NLP model – statement clustering
Project Idea Metadata
- Project Idea Name: NLP model – statement clustering
- Date: 6/19/2022 1:03:19 PM
- Administrators:
Project Idea Description
Initial situation and problem definition
In a current practical project, statements about different spatial planning options are collected. Each statement belongs to one of the four types: pro, contra, question, or risk. A statement can occur several times and belongs to one option each. By means of annotations, the topic context is also recorded. Examples of such statements
Statements Options Type Annotations Die Kosten sind zu hoch 1 Kontra Finanzen Wie hoch sind die Kosten einer solchen Lösung? 2 Frage Finanzen Als Steuerzahler nicht vertretbar 1 Kontra Finanzen Die Hohe Lärmbelastung muss geprüft werden. 3 Risiko Immissionen
This is a specific project of a Swiss municipality, in which various experts are involved. Today the clustering of such statements regarding their type is done manually and this is a time-consuming process.
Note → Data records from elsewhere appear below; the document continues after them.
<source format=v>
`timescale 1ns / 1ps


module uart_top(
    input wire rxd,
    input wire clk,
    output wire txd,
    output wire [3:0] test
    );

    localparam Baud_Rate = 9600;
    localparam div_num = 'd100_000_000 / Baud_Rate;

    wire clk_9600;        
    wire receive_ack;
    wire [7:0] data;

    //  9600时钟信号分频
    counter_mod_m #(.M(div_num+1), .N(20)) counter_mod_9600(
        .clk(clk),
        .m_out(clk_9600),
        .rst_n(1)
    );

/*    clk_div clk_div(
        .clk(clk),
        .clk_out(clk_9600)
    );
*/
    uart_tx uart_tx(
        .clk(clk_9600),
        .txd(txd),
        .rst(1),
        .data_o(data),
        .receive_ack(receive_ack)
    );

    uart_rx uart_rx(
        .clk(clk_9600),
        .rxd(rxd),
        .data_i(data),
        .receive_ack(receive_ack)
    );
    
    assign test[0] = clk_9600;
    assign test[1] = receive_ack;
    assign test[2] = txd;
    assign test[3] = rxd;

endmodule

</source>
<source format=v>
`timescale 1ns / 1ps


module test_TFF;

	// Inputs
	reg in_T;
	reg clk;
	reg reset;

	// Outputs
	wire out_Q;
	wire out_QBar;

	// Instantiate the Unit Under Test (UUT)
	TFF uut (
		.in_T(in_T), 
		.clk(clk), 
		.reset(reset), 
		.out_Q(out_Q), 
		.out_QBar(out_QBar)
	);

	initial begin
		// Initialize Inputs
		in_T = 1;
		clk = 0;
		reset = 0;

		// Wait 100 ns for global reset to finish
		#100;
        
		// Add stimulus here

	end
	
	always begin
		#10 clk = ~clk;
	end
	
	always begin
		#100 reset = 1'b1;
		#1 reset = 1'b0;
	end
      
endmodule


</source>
Aim of the work and expected results
In the concrete use case, about 400 statements have already been manually assigned to one of the four possible types. To optimize the process, an NLP model shall be developed, which automatically suggest the probability of each of those four types for newly entered statements. The resulting suggested associations could be used as support for the manual process.
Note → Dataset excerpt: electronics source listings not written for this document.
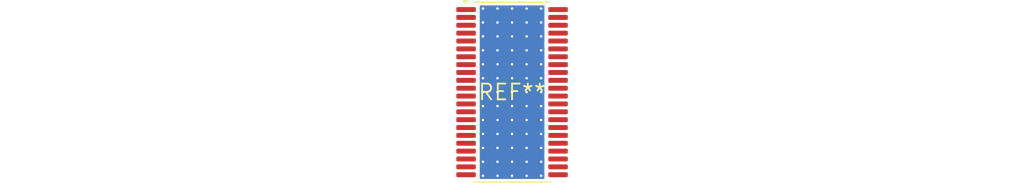
<source format=kicad_pcb>
(kicad_pcb (version 20240108) (generator pcbnew)

  (general
    (thickness 1.6)
  )

  (paper "A4")
  (layers
    (0 "F.Cu" signal)
    (31 "B.Cu" signal)
    (32 "B.Adhes" user "B.Adhesive")
    (33 "F.Adhes" user "F.Adhesive")
    (34 "B.Paste" user)
    (35 "F.Paste" user)
    (36 "B.SilkS" user "B.Silkscreen")
    (37 "F.SilkS" user "F.Silkscreen")
    (38 "B.Mask" user)
    (39 "F.Mask" user)
    (40 "Dwgs.User" user "User.Drawings")
    (41 "Cmts.User" user "User.Comments")
    (42 "Eco1.User" user "User.Eco1")
    (43 "Eco2.User" user "User.Eco2")
    (44 "Edge.Cuts" user)
    (45 "Margin" user)
    (46 "B.CrtYd" user "B.Courtyard")
    (47 "F.CrtYd" user "F.Courtyard")
    (48 "B.Fab" user)
    (49 "F.Fab" user)
    (50 "User.1" user)
    (51 "User.2" user)
    (52 "User.3" user)
    (53 "User.4" user)
    (54 "User.5" user)
    (55 "User.6" user)
    (56 "User.7" user)
    (57 "User.8" user)
    (58 "User.9" user)
  )

  (setup
    (pad_to_mask_clearance 0)
    (pcbplotparams
      (layerselection 0x00010fc_ffffffff)
      (plot_on_all_layers_selection 0x0000000_00000000)
      (disableapertmacros false)
      (usegerberextensions false)
      (usegerberattributes false)
      (usegerberadvancedattributes false)
      (creategerberjobfile false)
      (dashed_line_dash_ratio 12.000000)
      (dashed_line_gap_ratio 3.000000)
      (svgprecision 4)
      (plotframeref false)
      (viasonmask false)
      (mode 1)
      (useauxorigin false)
      (hpglpennumber 1)
      (hpglpenspeed 20)
      (hpglpendiameter 15.000000)
      (dxfpolygonmode false)
      (dxfimperialunits false)
      (dxfusepcbnewfont false)
      (psnegative false)
      (psa4output false)
      (plotreference false)
      (plotvalue false)
      (plotinvisibletext false)
      (sketchpadsonfab false)
      (subtractmaskfromsilk false)
      (outputformat 1)
      (mirror false)
      (drillshape 1)
      (scaleselection 1)
      (outputdirectory "")
    )
  )

  (net 0 "")

  (footprint "HTSSOP-44-1EP_6.1x14mm_P0.635mm_EP5.2x14mm_Mask4.31x8.26mm_ThermalVias" (layer "F.Cu") (at 0 0))

)

</source>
The evaluation of the best suited method to do so (e.g., fuzzy-clustering, label assignment or others) is part of the work and shall be included in the work.
In addition, a second model can be trained, which is used to statistically infer the underlying spatial planning option from a newly entered statement. (optional)
The evaluations of the currently running surveys are planned for November 2022. Those surveys present an opportunity to get additional input from professionals. The collected feedback shall be considered to further develop and enhance the software performances.
For convenient use of the developed model(s), an optional API can be implemented which allows the computations to happen on a server. A minimal matching interface, maybe Web-based, could be used to simplify the access, transforming it into an initial browser application.
Desired methods, procedure
Through literature research, a deductive procedure has to be used to develop a hypothesis and a prediction about the possibilities of training an NLP-Model for this specific task. Using desk research, data from practice and research shall be collected, compared and described. The results are to be confirmed or refuted by qualitative methods such as prototyping, interviews or group discussions.
The realization has to take place in an incremental procedure, which enables the continuous prioritization of the requirements and to adapt to unforeseen changes. Risks emerging from this approach should be documented and opportunely addressed.
Creativity, variations, innovation
The definition of the most appropriate approaches for the data analysis and the model development accounts to the explorative part of this work and should be documented in the final work. Since the prototype is planned to be accessed as a web-based application through an API, the tools and technologies to develop the prototype can be chosen freely.
In a current practical project, statements about different spatial planning options are collected and clustered manually by experts. The aim of this work is to research possibilities to achieve this clustering with the help of a Natural Language Processing (NLP) model in order to support these experts. Different approaches are to be compared in order to find an optimal solution for the final prototype.